Tuesday, September 30, 2008

Beware of the subs

No, I don't mean these cute yellow things beneath the waves. I am going to talk about List#subList and String#substring methods in Java.

Apparently many people are unaware of what exactly these methods do. Unfortunately their ignorance may lead to unpleasant consequences. So getting straight to the point: both methods do not copy a portion of the original data, instead they create a view, or, in other words, a proxy to it. The important thing is that the new wrapper object holds a strong reference to the original object.

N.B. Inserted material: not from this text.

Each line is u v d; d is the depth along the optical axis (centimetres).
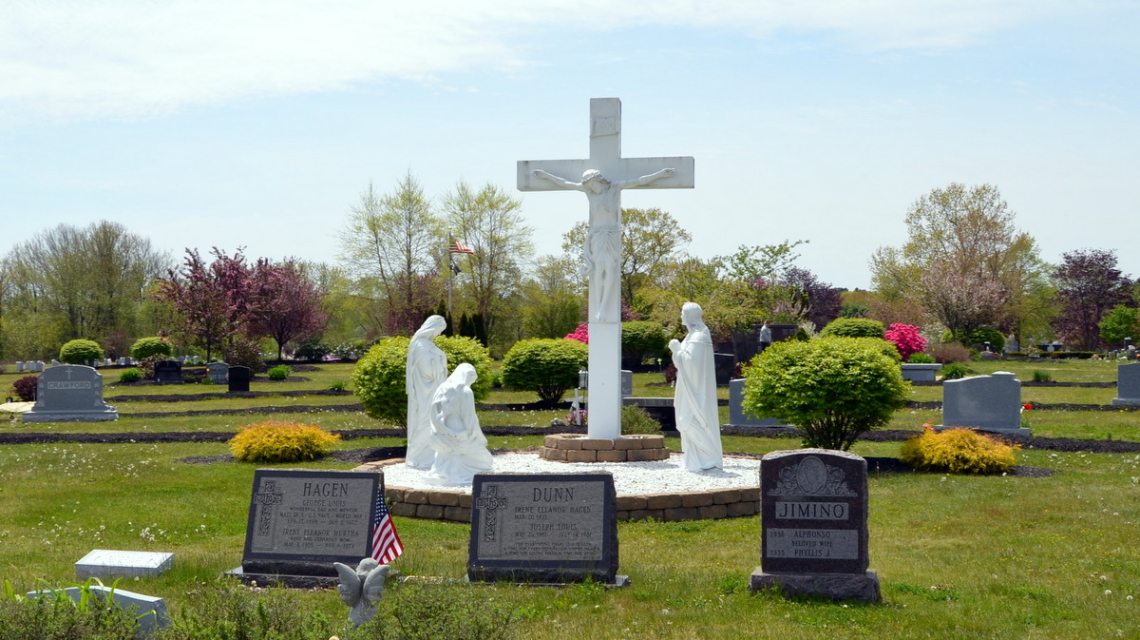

The Javadoc of subList at least admits that it's a view, as for substring, the only way to find out is by looking at the source - the method redirects to this constructor:

//Package private constructor which shares value array for speed.
String(int offset, int count, char value[]) {
this.value = value;
this.offset = offset;
this.count = count;
}
So what's the problem? Let's look at the following snippet from a real code-base:
List leaky = ...; //long list of big & hairy objects
leaky = leaky.subList(from, to);
Assuming that leaky wasn't referenced anywhere else in the code, there is no way for the programmer to access the elements that lie beyond the (from,to) range. But these bytes aint going to rehab, no, no, no - as far as JVM is concerned they are still strongly referenced. So if you really mean to extract a portion of a list (or string), and throw the rest away - copy it manually to a new list (or string). For example:
List sneaky = ...;
sneaky = new ArrayList(sneaky.subList(from, to));
Is there any better way a "sub" could be implemented? Well, maybe the reference to the original data could be kept weak, and only when (if) the original object is enqueued for garbage collection then the data could be copied into the "view". This would require backwards references from "original" object to "views", which would also need to be weak, so... overall this doesn't seem worth the effort, and hence avoiding leaky lists and strings shall remain the responsibility of the programmer.

Speaking of subList, another nasty thing about it is that sub-list is not Serializable, nor Cloneable or anything like that, even if the original list was. And speaking of leaky things that are caused by undercover strong references - never forget non-static inner classes that refer to their enclosing instance.

Take care, and keep your head above the water :-)